Many IT security professionals have been leery of allowing Android-toting employees at their organizations to have access to their networks because of security concerns.
Now another justification has emerged: The discovery of poorly-coded apps in the Google Play store that could compromise user accounts on Amazon Web services and Facebook.
The discovery was made by researchers at Columbia University who built a tool to scan the 1.1 million apps in Google Play on a single day last year. Click the link above to read their report.
What they found were apps with thousands of leaked secret authentication keys which can be used by malicious users to gain unauthorized access to server resources.
Although Google scans apps for malicious code when they are uploaded to the Play store it doesn’t look for mistakes made by clumsy or lazy coders.
To see what could be found researchers built a tool they call PlayDrone, which leverages common hacking techniques to easily circumvent security measures preventing indexing Google Play store content. It stores each application’s metadata and decompiled sources in a Git repository. And it uses the Elasticsearch distributed real-time search and analytics engine using an indexing schema based on the Google Play store API to analyze and explore the Google Play store metadata and content.

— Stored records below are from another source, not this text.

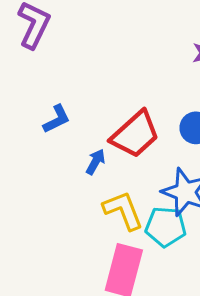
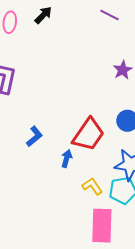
yellow L-shape: (123, 210) -> (92, 186), size x0.7

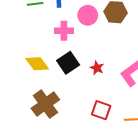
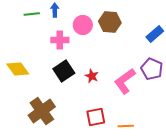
yellow diamond: (37, 64) -> (18, 69), moved
red square: (101, 110) -> (96, 117), turned -30

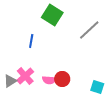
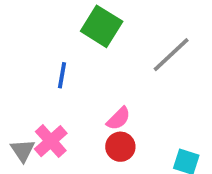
pink semicircle: (49, 80) -> (118, 118), moved, turned -48
gray triangle: (10, 81) -> (23, 150), turned -32

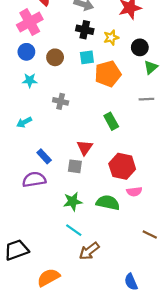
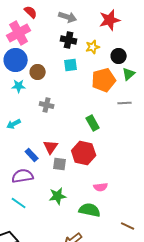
blue circle: (26, 52) -> (16, 60), size x1.5
brown circle: (55, 57) -> (38, 72), moved
orange pentagon: (108, 74) -> (104, 80), moved
red triangle: (85, 148) -> (51, 147), moved
red hexagon: (122, 166) -> (84, 153), moved
pink semicircle: (134, 192) -> (101, 187), moved
green semicircle: (108, 203) -> (90, 210), moved
cyan line: (74, 230) -> (19, 203), moved

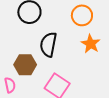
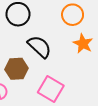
black semicircle: (48, 45) -> (39, 47), turned 125

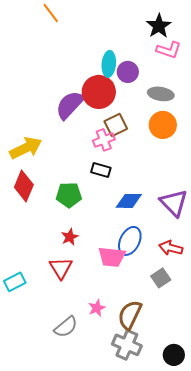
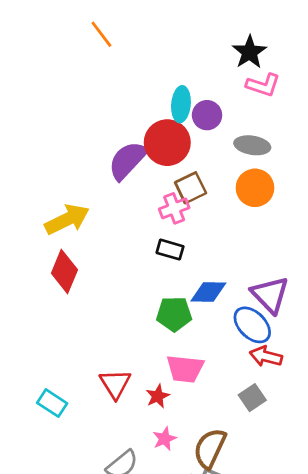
green pentagon: (69, 195) -> (174, 314), moved
red star: (70, 237) -> (158, 396), moved
blue ellipse: (130, 241) -> (252, 325), moved, turned -72
cyan rectangle: (15, 282) -> (52, 403), turned 60

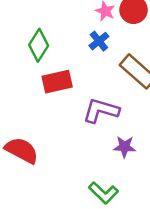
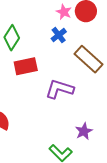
purple star: (125, 147) -> (84, 131), moved, turned -30

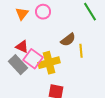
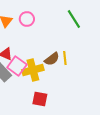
brown semicircle: (68, 40) -> (52, 59), moved

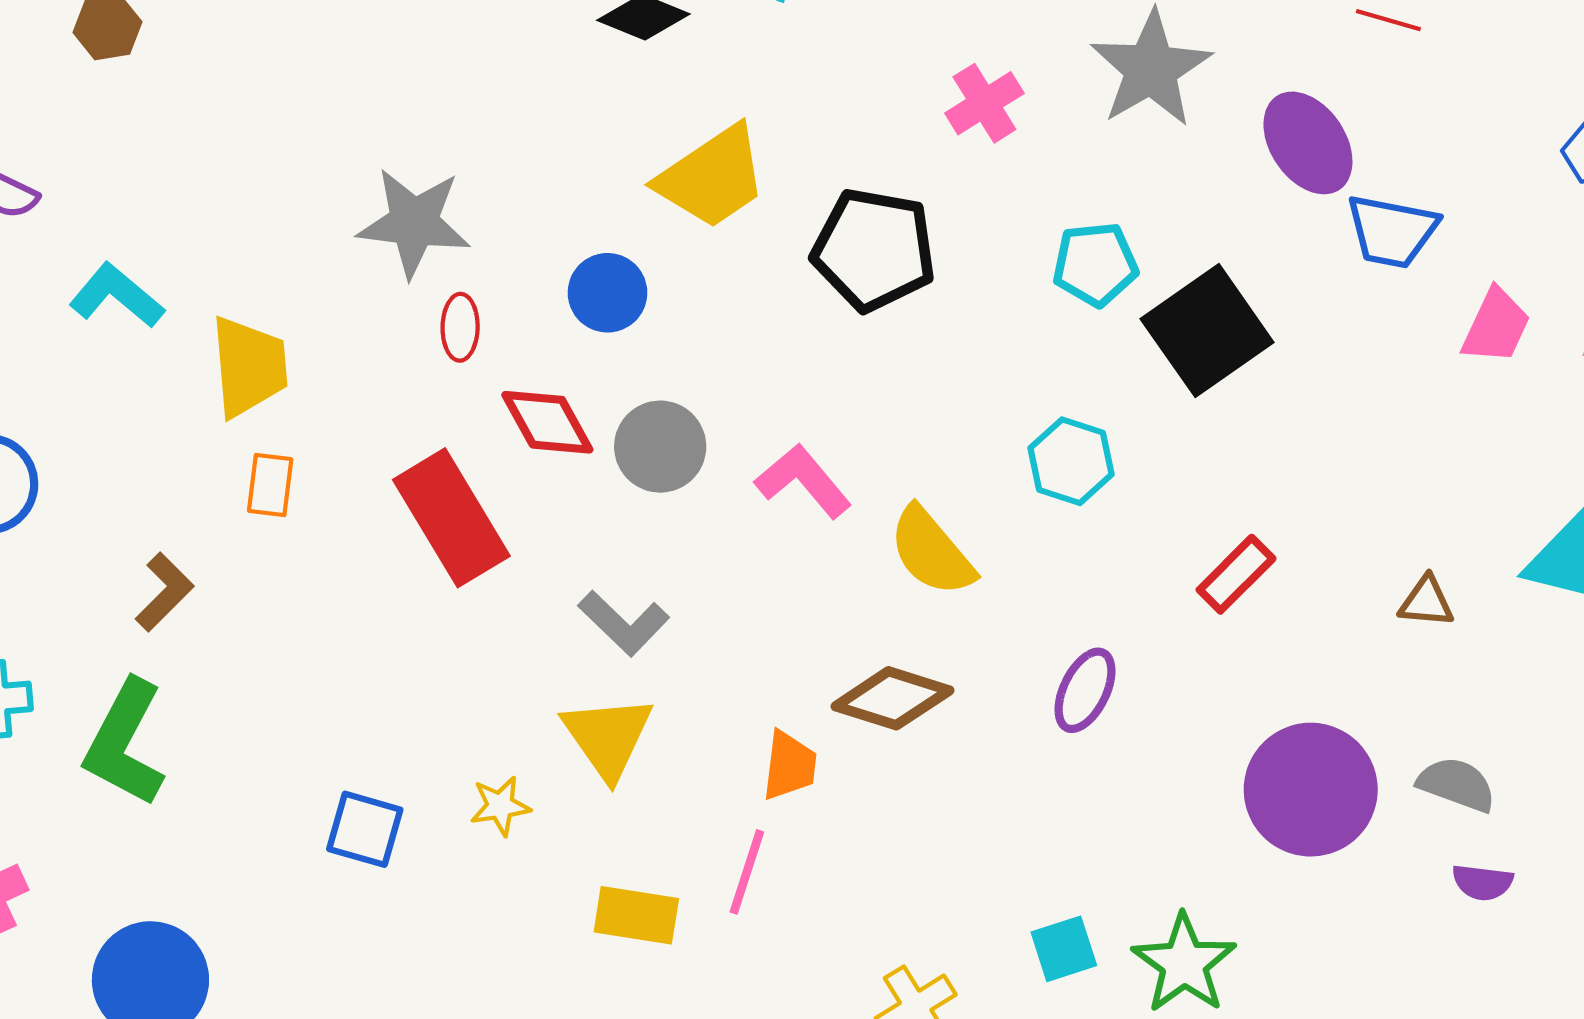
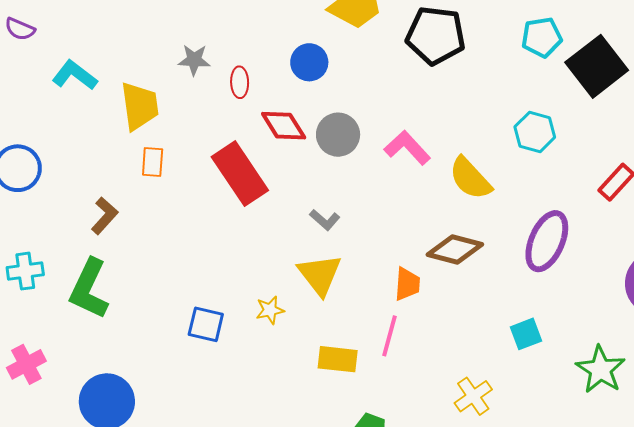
gray star: (414, 223) -> (194, 60), moved, size x0.6
gray L-shape: (624, 623) -> (325, 220), size x0.7
purple ellipse: (1085, 690) -> (547, 241), size x1.5
cyan square: (1064, 949) -> (526, 334), moved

In addition to finding 25 per cent of Google Play store apps are duplicative (how many versions of Solitaire does the world need?) including various types of spam, application rebranding, and application cloning, the data found something else: developers that have stored secret authentication keys in their Android applications without realizing their credentials are easily compromised through decompilation.
“These keys can be used by malicious users to steal server resources or user data available through services such as Amazon Web Services (AWS) or Facebook,” their paper says. ”
Unlike compromised applications that only affect users who download and run them, these server vulnerabilities affect users without even running the applications. Our results demonstrate developer confusion may subvert the effectiveness of the widely used OAuth open source standard for authentication.”
Google has been given code to help it scan for such vulnerabilities and service providers have been alerted to prevent attacks using the exploit.
It isn’t clear if coders who write Android apps are lazy, or if the same vulnerability is in iOS, Windows Phone or BlackBerry apps.
Either way, the research can be another reason why IT pros say no to Android on their networks.
But also now every IT and developer shop should also be alert to the dangers of embedding authentication keys in client apps.